Let's fetch the 2022 ACS 5-Year data for Hispanic origin using the variable codes identified above (`B03003_001E`, `B03003_002E`, `B03003_003E`). We want this data at the `county` level for Minnesota.

Use the `c.acs5.state_county()` method again. Remember to pass the variable codes as a tuple to the `fields` argument.

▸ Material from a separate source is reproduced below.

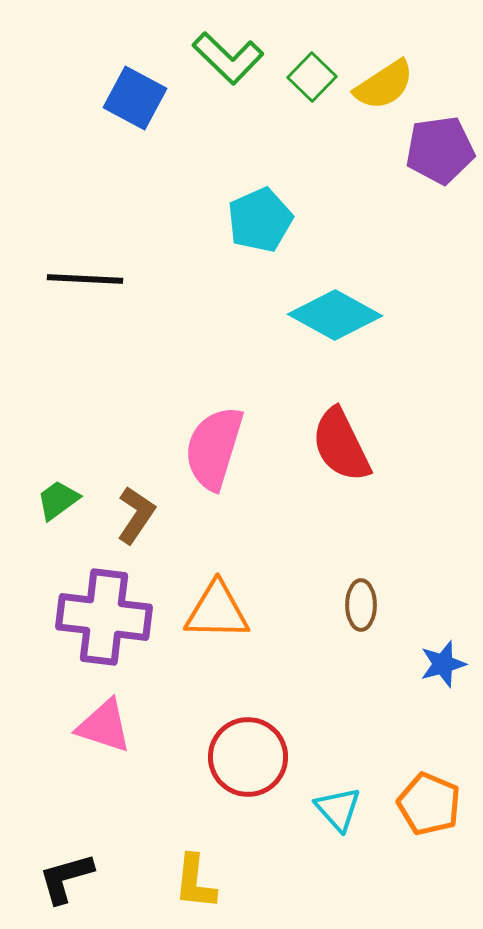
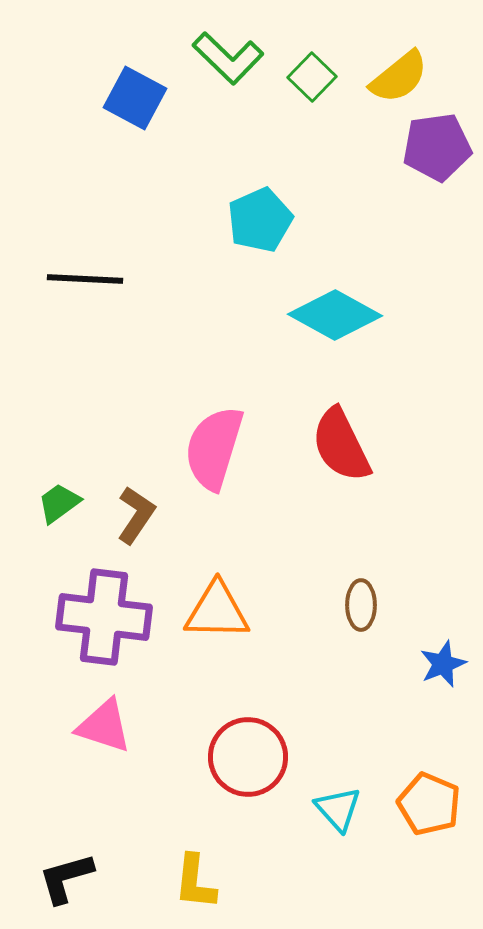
yellow semicircle: moved 15 px right, 8 px up; rotated 6 degrees counterclockwise
purple pentagon: moved 3 px left, 3 px up
green trapezoid: moved 1 px right, 3 px down
blue star: rotated 6 degrees counterclockwise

Fill in the blanks.

In [None]:
# Define Hispanic origin variables
hispanic_vars = ('B03003_001E', 'B03003_002E', 'B03003_003E')
acs_year = 2022

# Get ACS data for Hispanic origin by county
origin_data_list = []
origin_data_list = c.acs5.state_county(
    fields=____, # Tuple of variable codes
    state_fips=____,
    county_fips=____, # census.Census.ALL for all counties
    year=____
)
        
# Convert to DataFrame
df_origin = pd.DataFrame(origin_data_list)
display(df_origin.head())

Now you have a DataFrame (`df_origin`) containing the total population, non-Hispanic population, and Hispanic population estimates for each county in your state for 2022. 

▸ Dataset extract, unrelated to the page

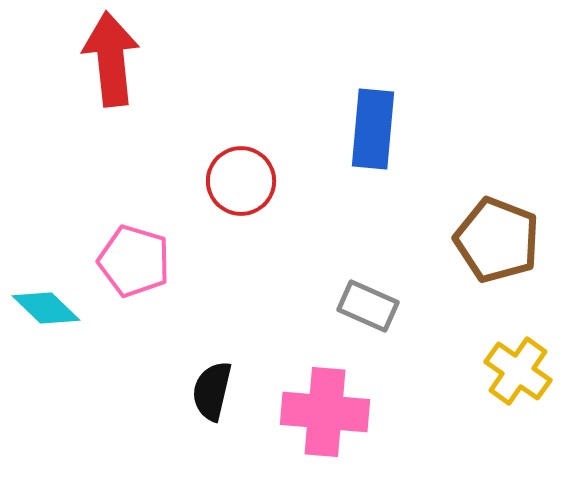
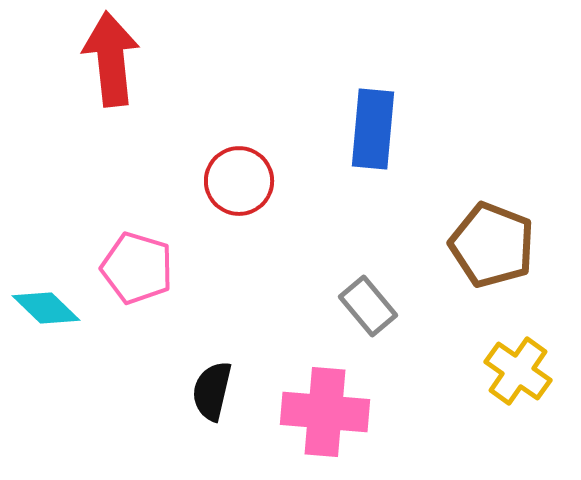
red circle: moved 2 px left
brown pentagon: moved 5 px left, 5 px down
pink pentagon: moved 3 px right, 7 px down
gray rectangle: rotated 26 degrees clockwise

Notice that when fetching multiple variables using `state_county()`, the library conveniently returns them as separate columns in the resulting DataFrame, already in a 'wide' format for those variables (though still 'long' if you fetched multiple years this way and concatenated). This differs from the `get()` method which might require pivoting if you fetch multiple variables for the same geography in a single call structured differently.

## The Recap

Throughout this lesson, you've learned how to use the `census` library in Python to access U.S. Census Bureau data. You practiced fetching ACS data for specific variables and geographies (`state_county`), handling the list-of-dictionaries format returned by the library by converting it to a pandas DataFrame. You applied essential pandas skills like renaming columns (`.rename()`), adding columns, selecting columns, concatenating DataFrames (`pd.concat`), and pivoting data from long to wide format (`.pivot()`). You also learned that finding variable codes requires external tools when using this library, unlike some others. While working with census data has its complexities, you now have a foundation for using the `census` library to incorporate this vital demographic information into your data journalism work.

## Terms to Know

- **Census API**: An Application Programming Interface that allows direct access to U.S. Census Bureau data through code-based queries.
- **`census`**: A Python package that simplifies the process of retrieving and working with U.S. Census Bureau data.
- **American Community Survey (ACS)**: A continuous survey conducted by the U.S. Census Bureau that provides detailed demographic information between decennial censuses.
- **`pd.concat()`**: A pandas function used to combine multiple DataFrames either vertically (stacking rows) or horizontally.
- **`.pivot()`**: A pandas DataFrame method used to transform data from long format to wide format based on index, columns, and values.
- **Long data**: A data format where each row represents a single observation or measurement, often resulting in multiple rows per subject identified by key columns.
- **Wide data**: A data format where each row represents a unique subject, with different observations or measurements spread across columns.